The interior of a bakery, with kitchen equipment and loaves of assorted colors and shapes of bread leaned against a far wall Paul Crispin Quitoriano/Eater

From top: The Bodega Sandwich, sunflower risotto, High Street on Hudson's take-out area

Kulp's imprimatur is everywhere in the restaurant, though culinary director Jon Nodler and chef de cuisine Taylor Naples does most of the cooking. But remember this name: Alex Bois. Bois does the baking, overseeing what truly sets the restaurant apart from the competition: the bread, both by itself — the High Street style is an armor-like crust and a moist, almost under-baked crumb — and as an integrated aspect of the larger culinary operation. Such a dedication to the craft of leavening is a true luxury in this era, when so many in-house bakery and pastry programs have been on the chopping block, an easy operation to cut in the face of rising costs.

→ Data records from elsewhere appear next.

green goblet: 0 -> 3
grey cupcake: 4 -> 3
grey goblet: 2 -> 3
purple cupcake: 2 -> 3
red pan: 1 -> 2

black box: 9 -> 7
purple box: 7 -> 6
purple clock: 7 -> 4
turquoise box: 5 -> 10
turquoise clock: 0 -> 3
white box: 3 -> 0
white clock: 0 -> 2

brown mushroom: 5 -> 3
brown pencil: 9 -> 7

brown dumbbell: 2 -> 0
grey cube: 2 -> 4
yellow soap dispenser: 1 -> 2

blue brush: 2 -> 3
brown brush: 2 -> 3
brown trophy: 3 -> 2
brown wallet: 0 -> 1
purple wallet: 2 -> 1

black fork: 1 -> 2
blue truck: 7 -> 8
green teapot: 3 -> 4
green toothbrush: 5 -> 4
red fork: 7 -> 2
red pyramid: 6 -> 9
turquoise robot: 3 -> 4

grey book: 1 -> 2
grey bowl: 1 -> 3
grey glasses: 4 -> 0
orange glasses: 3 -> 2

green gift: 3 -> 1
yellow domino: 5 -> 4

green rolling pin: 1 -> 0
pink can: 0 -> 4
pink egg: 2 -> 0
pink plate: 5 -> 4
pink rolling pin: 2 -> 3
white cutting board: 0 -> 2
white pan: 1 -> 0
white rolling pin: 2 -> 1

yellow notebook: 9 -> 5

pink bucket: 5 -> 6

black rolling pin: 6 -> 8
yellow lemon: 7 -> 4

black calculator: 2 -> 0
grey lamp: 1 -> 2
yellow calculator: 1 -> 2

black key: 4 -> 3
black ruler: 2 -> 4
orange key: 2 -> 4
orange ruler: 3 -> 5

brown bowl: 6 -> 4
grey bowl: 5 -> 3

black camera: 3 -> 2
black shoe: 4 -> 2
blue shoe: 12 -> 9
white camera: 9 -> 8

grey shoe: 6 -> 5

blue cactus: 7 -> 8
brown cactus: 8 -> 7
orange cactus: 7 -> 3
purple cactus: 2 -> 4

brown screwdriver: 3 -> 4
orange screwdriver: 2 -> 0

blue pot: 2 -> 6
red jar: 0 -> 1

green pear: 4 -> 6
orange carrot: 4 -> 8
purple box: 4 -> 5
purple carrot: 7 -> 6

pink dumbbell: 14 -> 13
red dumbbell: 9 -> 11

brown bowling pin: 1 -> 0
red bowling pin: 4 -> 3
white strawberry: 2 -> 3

On Saturday, a bowl of samples sits on the takeout counter; they're cubes of anadama bread, a New England-style deli loaf forged from cornmeal and molasses. At dinner, that same bread appears as toast, a crispy conduit (and foil) for the rich oils of barbecued eel.

Brunch guests smear malted butter (imagine the caramel overtones of dulce de leche, minus the sweetness) atop slices of nutty, caraway-packed rye. Breakfast patrons use sunny-side-up eggs as dipping receptacles for a potato bread so ethereal it's as if Bois knows how to transform meringue into a complex carbohydrate. And upon leaving, smart diners will indulge in the ultimate take-home treat: a cherry-buckwheat loaf whose fruit tames the intense earthiness of the dark cereal grain.

You could, of course, simply order the $8 bread board for your dinner, and make a light meal of it, but that would mean overlooking the kitchen's more ambitious fare. Kulp might've created the tripe dish of the century, brining cow stomach for 48 hours before frying it, cutting it into strips, tossing it with guajillo peppers and sriracha, and finally finishing the whole thing over charcoal. The finger-friendly starter boasts the crunch and heat of hot wings, as well as the satisfying chew of warm beef jerky, the sort of thing that wouldn't be out of place at a Super Bowl party.

Pastas are a smart order, from paccheri in a suede-brown buffalo ragu (how handsome!) to cauliflower caramelle, little dumplings filled with sweet root vegetable puree. But the real head-turner here is seaweed bucatini. The soft, dark noodles arrive draped under a blanket of rose-colored petals, a red Lamborghini with a black leather interior. Those petals, as it turns out, are lobster coral; the kitchen shapes the roe and shaves it like truffles. The taste is pure shellfish and ocean water, intensified by a factor of a hundred.

There are heftier mains, too, that don't quite deliver in the same way — a somewhat spongy sous-vide beef here, a too-sweet honey glazed chicken for two there. Better to stick with the pastas and finish off with caraway rye ice cream — that High Street bread game is everywhere. And as you leave, the host offers you a tray of cookies to choose from on your way out the door.

It's all quite amazing: As New York operators streamline and strip down their operations in this era of high rents and rising minimum wages, a guy from Philadelphia rides into town and makes an affordable little restaurant feel as bountiful as Eleven Madison Park and as welcoming as a Thanksgiving at your aunt's house. Even during brunch.

Ryan Sutton is Eater New York's chief restaurant critic. See all his reviews in the archive.

Cost: Pastries are $1.75 (citrus doughnut)-$4.50 (red eye danish). Breakfast sandwiches are $12-$13. Lunch sandwiches are $12-16. Dinner plates run $8 (breads and spreads) to $48 (chicken for two). A family style tasting menu costs $65 per person.

Sample dishes: Sample dishes: Bodega egg sandwich, meatpacker breakfast plate, spicy gabagool sandwich, eel toast, tripe diavola, seaweed bucatini, cauliflower caramelle.

Bonus tip: Most of the breakfast, lunch, and brunch menus can be ordered to go.